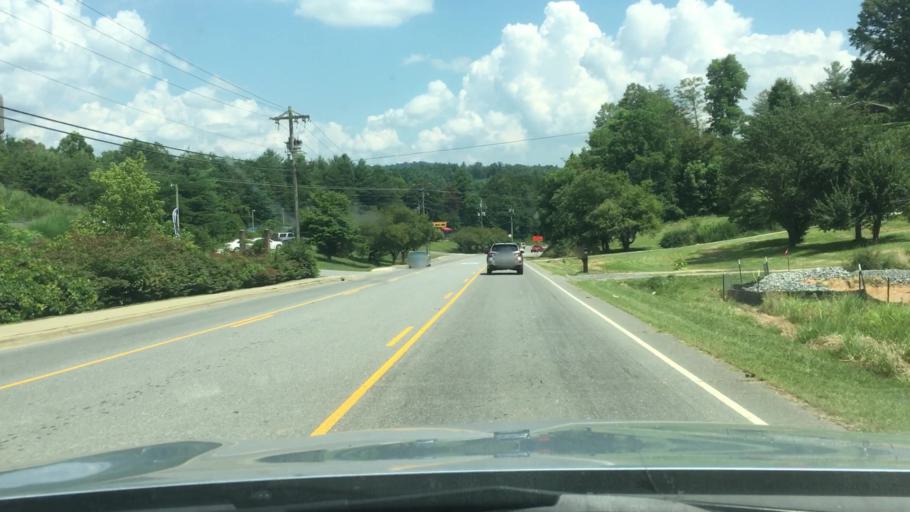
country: US
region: North Carolina
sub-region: Madison County
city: Mars Hill
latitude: 35.8213
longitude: -82.5405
* * * * *
**WHAT IS NEEDED:** Give every line of the records above as a JSON list of strings, one string per line, with blank lines and the pictures left out.

**FINAL RESULT:**
[
  "country: US",
  "region: North Carolina",
  "sub-region: Madison County",
  "city: Mars Hill",
  "latitude: 35.8213",
  "longitude: -82.5405"
]